- Pitcher
- Born: December 13, 1877 Babylon, New York, U.S.
- Died: May 19, 1960 (aged 82) Hempstead, New York, U.S.
- Batted: RightThrew: Right

MLB debut
- May 3, 1899, for the New York Giants

Last MLB appearance
- May 3, 1899, for the New York Giants

MLB statistics
- Win–loss record: 0–1
- Earned run average: 6.00
- Strikeouts: 6
- Stats at Baseball Reference

Teams
- New York Giants (1899);

= Leo Fishel =

American baseball player (1877–1960)

Leo Fishel (December 13, 1877 – May 19, 1960) was an American pitcher in Major League Baseball who played one game for the New York Giants in 1899. He also attended Columbia University and became a lawyer after his professional baseball career was over. Fishel stood at 6' 0" and weighed 175 lbs.

==Biography==
Leo Fishel was born in Babylon, New York, as the youngest of eight children to Leopold and Theresa Fishel. He entered Columbia in the fall of 1894 and pitched for the baseball team there while also playing for various semi-pro teams around New York and New Jersey. He was once offered US$20 plus expenses to pitch in a game for White Plains.

On May 3, 1899, Fishel made his major league debut for the New York Giants, pitching a complete game and taking the loss. He was the first Jewish pitcher in Major League Baseball. Later that summer, he played for the New London Whalers and New Haven Blues of the Connecticut State League.
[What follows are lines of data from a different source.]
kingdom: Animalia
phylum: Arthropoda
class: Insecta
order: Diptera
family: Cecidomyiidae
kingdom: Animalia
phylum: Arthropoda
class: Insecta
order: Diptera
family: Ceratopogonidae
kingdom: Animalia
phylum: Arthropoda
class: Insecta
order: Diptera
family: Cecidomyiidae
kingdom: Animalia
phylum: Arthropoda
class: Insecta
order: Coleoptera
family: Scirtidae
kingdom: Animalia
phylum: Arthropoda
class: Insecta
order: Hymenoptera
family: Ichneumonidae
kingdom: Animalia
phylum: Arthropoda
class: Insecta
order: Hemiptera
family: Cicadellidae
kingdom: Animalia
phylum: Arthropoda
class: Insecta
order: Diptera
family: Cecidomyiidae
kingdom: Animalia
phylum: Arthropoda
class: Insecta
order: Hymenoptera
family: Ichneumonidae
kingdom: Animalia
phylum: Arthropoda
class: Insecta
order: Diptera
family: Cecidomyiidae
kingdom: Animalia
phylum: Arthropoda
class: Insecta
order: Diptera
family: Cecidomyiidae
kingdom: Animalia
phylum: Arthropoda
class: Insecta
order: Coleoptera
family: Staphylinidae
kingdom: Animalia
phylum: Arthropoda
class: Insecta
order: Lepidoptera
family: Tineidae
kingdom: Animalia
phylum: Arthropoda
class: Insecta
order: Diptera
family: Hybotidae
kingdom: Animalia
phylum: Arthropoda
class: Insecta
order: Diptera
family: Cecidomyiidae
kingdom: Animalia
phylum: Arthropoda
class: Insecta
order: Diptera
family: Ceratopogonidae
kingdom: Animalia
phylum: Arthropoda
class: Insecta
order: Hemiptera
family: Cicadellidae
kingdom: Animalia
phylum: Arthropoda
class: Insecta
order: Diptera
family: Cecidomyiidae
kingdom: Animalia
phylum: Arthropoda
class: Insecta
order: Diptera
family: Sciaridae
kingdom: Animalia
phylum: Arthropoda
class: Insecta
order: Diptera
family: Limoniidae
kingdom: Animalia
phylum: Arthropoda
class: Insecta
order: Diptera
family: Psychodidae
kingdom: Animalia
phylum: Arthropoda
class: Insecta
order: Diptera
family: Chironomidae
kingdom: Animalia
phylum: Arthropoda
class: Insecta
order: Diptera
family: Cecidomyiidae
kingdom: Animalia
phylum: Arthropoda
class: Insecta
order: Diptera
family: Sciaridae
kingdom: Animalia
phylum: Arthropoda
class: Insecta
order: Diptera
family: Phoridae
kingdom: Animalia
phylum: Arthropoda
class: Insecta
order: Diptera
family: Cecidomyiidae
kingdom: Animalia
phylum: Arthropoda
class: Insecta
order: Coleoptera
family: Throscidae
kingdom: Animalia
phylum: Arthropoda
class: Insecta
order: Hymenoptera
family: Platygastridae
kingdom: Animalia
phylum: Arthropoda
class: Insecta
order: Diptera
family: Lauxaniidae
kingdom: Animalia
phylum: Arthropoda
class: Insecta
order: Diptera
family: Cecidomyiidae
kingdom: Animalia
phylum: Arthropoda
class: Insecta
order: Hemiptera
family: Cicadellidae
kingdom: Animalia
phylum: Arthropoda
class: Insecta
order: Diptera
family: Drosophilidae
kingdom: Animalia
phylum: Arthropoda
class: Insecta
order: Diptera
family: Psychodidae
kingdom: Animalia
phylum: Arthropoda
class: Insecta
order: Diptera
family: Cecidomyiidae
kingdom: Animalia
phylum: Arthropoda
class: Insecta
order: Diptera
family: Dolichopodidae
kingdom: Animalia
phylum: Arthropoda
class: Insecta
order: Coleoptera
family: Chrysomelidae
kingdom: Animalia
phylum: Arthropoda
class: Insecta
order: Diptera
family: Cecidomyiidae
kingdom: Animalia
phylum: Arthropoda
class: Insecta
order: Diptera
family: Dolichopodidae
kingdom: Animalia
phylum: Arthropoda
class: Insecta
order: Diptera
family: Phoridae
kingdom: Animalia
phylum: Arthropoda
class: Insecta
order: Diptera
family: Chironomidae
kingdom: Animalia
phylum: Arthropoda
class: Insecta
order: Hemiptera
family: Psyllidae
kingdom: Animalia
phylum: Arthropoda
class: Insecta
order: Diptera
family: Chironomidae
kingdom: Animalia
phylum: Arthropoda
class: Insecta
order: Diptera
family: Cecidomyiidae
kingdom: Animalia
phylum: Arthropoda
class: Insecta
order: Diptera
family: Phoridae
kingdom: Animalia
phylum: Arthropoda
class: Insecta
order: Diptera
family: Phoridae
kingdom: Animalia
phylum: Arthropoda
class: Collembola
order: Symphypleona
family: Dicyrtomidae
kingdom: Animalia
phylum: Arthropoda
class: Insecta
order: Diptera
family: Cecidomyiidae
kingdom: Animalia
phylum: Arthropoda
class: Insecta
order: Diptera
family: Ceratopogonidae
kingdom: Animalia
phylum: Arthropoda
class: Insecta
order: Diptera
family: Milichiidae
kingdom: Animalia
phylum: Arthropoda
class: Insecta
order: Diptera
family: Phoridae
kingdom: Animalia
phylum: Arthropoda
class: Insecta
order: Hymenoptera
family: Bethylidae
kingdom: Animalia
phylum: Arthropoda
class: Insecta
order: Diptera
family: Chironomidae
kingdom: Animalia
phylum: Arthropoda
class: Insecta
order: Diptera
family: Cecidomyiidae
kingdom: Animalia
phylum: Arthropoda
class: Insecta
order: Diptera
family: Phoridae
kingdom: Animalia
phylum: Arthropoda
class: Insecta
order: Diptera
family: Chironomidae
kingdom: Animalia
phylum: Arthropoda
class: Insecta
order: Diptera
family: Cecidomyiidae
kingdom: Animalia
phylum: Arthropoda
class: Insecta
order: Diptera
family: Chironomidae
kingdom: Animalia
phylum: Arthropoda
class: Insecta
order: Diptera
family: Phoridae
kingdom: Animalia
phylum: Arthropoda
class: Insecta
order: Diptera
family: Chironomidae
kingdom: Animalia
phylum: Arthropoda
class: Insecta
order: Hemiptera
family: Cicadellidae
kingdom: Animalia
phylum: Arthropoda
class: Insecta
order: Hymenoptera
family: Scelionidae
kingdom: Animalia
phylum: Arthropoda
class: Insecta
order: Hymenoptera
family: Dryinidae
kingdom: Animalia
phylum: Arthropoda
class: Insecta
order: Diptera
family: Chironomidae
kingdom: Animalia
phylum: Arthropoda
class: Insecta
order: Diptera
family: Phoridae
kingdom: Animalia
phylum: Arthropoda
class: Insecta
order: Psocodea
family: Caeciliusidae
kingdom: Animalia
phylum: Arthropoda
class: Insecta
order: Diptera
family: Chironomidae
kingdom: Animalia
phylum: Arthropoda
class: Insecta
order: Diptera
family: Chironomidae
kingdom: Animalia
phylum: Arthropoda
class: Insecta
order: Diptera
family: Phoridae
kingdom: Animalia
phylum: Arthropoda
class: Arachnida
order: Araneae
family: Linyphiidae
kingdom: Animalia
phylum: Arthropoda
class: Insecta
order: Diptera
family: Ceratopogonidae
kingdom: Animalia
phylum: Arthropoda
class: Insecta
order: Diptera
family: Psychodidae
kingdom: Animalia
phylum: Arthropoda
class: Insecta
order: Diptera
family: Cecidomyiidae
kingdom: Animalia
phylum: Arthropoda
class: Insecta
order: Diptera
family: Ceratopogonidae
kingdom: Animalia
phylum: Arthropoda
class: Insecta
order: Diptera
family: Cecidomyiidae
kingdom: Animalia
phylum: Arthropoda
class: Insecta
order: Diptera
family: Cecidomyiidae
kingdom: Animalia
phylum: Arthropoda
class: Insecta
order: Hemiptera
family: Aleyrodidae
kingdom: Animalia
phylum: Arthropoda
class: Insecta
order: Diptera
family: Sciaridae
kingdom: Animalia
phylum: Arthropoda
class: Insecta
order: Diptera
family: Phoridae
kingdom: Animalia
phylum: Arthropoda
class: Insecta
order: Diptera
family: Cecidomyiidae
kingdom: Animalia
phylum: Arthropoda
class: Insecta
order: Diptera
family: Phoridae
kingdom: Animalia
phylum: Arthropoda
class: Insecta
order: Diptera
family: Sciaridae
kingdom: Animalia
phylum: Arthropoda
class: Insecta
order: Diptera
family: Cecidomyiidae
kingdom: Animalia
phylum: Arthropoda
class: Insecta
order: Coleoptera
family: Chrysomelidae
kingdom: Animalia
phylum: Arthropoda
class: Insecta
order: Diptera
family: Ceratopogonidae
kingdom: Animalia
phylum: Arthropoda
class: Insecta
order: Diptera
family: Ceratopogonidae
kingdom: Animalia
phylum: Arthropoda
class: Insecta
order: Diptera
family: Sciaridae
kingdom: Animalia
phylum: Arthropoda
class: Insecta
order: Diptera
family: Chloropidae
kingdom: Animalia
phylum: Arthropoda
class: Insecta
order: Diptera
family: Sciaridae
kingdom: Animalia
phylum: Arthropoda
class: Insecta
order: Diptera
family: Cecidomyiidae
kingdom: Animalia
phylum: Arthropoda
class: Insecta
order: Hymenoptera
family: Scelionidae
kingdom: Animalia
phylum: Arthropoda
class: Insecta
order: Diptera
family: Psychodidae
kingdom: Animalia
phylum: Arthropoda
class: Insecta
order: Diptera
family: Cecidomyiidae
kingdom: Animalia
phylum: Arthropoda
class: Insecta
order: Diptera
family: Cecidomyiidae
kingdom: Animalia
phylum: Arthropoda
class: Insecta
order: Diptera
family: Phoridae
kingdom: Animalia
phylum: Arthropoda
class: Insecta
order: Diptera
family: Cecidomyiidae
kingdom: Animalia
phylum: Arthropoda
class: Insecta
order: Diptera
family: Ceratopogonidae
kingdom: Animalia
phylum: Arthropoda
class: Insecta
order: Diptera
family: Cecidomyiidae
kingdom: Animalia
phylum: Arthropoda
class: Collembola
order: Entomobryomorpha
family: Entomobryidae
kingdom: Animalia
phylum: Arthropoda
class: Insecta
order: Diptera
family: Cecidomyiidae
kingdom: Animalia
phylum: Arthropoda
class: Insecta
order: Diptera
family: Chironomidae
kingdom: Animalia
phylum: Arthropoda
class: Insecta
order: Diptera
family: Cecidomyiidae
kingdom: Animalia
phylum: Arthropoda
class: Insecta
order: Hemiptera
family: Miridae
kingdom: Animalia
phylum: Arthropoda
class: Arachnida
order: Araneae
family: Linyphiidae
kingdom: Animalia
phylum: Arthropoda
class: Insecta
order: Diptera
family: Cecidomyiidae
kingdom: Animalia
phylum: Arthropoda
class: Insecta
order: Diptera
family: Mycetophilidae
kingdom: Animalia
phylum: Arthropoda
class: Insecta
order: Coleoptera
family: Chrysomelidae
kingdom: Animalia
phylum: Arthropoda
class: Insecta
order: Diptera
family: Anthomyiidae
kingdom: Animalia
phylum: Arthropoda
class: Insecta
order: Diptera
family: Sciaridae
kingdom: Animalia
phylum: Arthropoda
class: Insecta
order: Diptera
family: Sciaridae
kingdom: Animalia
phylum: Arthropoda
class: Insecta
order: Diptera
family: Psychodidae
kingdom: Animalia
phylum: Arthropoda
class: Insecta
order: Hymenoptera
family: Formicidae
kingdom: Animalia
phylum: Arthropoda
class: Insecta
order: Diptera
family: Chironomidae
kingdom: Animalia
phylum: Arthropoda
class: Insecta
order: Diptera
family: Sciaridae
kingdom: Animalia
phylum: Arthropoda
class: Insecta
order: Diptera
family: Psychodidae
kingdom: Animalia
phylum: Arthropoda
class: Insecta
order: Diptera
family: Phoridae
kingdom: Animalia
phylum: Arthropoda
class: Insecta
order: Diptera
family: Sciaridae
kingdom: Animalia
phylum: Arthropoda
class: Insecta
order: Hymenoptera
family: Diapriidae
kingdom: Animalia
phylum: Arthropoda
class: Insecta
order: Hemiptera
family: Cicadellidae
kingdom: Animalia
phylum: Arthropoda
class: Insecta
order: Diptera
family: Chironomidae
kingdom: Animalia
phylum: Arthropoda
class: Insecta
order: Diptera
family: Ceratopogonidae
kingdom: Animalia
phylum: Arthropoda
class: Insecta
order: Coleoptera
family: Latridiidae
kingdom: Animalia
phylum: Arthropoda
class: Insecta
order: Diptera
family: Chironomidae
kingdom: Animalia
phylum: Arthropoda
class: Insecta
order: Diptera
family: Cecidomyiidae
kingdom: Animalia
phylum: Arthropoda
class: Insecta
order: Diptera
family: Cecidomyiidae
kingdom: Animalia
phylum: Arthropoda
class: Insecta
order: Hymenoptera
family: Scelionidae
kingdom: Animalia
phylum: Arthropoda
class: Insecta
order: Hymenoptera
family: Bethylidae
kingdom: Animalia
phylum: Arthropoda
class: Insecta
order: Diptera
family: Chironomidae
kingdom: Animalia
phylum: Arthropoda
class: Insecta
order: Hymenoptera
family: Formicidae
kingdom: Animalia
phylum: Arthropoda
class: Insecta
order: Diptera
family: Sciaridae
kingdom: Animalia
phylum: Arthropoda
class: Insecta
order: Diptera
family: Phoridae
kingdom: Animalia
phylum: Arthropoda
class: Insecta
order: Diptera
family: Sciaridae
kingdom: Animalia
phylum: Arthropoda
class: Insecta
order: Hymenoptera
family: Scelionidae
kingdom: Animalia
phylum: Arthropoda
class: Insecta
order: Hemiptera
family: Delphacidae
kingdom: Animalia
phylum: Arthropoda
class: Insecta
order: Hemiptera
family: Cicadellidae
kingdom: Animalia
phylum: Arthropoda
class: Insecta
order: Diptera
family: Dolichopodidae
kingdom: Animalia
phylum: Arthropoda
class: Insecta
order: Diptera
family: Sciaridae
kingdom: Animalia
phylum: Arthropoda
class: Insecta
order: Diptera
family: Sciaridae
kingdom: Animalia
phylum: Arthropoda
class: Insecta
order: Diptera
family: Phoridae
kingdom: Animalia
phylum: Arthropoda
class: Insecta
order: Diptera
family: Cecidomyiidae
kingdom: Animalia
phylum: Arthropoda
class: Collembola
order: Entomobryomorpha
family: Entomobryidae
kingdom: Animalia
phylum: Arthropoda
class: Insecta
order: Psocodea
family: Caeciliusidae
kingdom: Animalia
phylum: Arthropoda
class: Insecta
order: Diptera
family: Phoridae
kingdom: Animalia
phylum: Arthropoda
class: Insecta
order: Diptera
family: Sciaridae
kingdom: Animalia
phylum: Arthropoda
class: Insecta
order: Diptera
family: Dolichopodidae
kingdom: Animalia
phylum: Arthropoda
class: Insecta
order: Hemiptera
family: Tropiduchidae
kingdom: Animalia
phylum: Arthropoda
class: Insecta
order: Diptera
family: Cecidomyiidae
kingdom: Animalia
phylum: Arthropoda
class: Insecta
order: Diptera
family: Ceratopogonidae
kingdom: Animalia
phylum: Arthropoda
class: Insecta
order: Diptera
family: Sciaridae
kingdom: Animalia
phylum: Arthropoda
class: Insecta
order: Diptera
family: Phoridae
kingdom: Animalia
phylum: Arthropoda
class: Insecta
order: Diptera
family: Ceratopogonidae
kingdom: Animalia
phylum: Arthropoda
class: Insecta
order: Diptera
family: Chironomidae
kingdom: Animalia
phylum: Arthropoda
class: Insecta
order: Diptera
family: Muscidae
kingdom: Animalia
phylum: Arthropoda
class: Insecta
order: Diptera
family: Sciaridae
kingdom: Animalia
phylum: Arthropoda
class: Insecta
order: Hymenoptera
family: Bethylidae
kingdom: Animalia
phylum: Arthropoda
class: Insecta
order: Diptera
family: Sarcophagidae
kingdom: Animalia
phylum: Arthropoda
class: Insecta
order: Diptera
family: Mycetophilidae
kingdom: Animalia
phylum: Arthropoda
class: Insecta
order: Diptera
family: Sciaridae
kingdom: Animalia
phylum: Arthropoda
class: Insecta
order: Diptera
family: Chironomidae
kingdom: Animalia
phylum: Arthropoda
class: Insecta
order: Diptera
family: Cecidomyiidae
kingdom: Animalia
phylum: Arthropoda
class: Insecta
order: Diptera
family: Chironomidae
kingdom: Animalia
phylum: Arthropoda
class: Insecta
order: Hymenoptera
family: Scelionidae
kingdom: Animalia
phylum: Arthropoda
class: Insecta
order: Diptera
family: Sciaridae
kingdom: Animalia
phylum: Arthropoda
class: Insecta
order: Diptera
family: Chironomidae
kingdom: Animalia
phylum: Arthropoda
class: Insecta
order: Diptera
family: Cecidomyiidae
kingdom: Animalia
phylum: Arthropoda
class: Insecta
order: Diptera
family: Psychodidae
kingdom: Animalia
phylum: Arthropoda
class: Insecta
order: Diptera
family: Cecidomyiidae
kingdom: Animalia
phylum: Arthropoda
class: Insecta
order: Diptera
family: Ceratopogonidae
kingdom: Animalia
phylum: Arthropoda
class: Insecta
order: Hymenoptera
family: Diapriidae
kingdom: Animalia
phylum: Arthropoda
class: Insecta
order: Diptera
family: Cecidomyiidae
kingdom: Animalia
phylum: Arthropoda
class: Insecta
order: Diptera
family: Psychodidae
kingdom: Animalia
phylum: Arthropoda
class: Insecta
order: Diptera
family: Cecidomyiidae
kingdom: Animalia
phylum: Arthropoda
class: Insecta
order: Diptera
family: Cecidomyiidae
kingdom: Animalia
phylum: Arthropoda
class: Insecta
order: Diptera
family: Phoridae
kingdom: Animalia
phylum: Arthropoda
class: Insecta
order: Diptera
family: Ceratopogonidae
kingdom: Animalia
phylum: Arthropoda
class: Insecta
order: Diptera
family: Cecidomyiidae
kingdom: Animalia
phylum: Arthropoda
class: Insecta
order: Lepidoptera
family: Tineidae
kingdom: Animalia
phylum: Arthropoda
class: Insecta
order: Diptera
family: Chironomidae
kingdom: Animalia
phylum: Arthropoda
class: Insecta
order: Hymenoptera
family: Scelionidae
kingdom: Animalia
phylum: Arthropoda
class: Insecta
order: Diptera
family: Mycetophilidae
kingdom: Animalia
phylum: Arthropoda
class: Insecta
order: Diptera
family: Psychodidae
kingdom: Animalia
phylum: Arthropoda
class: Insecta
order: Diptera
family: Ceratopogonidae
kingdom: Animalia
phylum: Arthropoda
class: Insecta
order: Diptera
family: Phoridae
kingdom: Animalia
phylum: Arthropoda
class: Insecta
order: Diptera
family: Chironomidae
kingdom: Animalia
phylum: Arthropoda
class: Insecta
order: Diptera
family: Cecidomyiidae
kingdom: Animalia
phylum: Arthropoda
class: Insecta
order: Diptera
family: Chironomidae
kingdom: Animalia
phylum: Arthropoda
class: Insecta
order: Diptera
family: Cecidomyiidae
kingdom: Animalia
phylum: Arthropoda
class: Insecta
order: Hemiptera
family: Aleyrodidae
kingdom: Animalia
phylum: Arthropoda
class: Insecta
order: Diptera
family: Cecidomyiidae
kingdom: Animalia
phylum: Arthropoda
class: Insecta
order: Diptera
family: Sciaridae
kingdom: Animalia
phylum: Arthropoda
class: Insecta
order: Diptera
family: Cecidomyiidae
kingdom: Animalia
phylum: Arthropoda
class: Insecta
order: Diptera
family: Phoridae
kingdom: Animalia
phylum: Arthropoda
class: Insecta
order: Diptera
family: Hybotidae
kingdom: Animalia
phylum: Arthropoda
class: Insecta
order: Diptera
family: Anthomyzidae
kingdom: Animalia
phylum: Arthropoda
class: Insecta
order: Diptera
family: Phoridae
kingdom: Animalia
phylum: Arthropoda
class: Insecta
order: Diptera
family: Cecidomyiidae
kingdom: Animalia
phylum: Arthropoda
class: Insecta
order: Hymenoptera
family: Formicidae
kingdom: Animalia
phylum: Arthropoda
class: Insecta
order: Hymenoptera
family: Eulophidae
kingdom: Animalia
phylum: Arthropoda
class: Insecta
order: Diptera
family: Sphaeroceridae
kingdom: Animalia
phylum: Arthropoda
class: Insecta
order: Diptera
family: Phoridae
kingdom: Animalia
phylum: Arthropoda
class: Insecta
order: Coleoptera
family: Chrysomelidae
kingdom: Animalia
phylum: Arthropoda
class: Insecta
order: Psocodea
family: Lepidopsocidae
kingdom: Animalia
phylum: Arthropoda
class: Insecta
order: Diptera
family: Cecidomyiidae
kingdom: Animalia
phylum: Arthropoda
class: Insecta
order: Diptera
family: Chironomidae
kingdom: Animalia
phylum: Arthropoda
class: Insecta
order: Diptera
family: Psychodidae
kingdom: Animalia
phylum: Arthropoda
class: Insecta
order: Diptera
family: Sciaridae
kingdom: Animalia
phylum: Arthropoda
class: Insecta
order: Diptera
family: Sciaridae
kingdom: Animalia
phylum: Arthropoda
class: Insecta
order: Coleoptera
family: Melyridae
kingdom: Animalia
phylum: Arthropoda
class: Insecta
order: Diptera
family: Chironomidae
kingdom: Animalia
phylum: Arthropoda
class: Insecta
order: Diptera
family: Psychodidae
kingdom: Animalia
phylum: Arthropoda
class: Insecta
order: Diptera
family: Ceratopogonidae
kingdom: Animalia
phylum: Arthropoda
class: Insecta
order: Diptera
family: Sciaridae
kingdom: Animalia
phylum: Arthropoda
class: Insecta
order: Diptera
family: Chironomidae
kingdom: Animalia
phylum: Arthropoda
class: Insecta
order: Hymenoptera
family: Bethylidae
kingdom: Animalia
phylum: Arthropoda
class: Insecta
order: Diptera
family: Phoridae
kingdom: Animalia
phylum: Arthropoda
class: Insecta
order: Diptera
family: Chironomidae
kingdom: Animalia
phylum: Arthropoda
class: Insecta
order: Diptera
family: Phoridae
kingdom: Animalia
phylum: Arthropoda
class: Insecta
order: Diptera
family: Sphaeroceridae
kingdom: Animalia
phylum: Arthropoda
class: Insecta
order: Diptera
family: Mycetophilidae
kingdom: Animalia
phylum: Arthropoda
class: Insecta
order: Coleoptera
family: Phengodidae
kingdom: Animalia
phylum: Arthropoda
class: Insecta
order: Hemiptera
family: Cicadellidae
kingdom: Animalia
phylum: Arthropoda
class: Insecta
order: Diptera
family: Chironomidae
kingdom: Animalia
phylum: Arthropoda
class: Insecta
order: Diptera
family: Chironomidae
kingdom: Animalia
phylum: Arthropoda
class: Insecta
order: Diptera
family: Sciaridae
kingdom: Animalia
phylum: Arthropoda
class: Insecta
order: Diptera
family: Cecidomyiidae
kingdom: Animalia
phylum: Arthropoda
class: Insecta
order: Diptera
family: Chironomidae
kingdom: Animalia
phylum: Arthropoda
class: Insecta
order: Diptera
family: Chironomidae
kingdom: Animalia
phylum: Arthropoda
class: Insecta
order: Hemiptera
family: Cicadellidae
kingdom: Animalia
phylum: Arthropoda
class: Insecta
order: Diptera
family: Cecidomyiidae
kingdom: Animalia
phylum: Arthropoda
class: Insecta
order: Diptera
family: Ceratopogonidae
Fishel went 2-4 in the CSL and did not play any professional baseball after 1899.

Fishel graduated from Columbia Law School in 1900 and was admitted to the bar later that year. He became coach of the Columbia baseball team in early 1901 and over the next few years played and coached various teams in the area while setting up his law practice. In 1905, he won a championship while coaching the Freeport High School team.

Fishel was married twice. His first marriage to Mary Blossom Searle in 1903 produced one daughter, but it ended in divorce. He later married Laura Duerstein, and his second child, a son, was born in 1917.

Fishel died in Hempstead, New York, in 1960.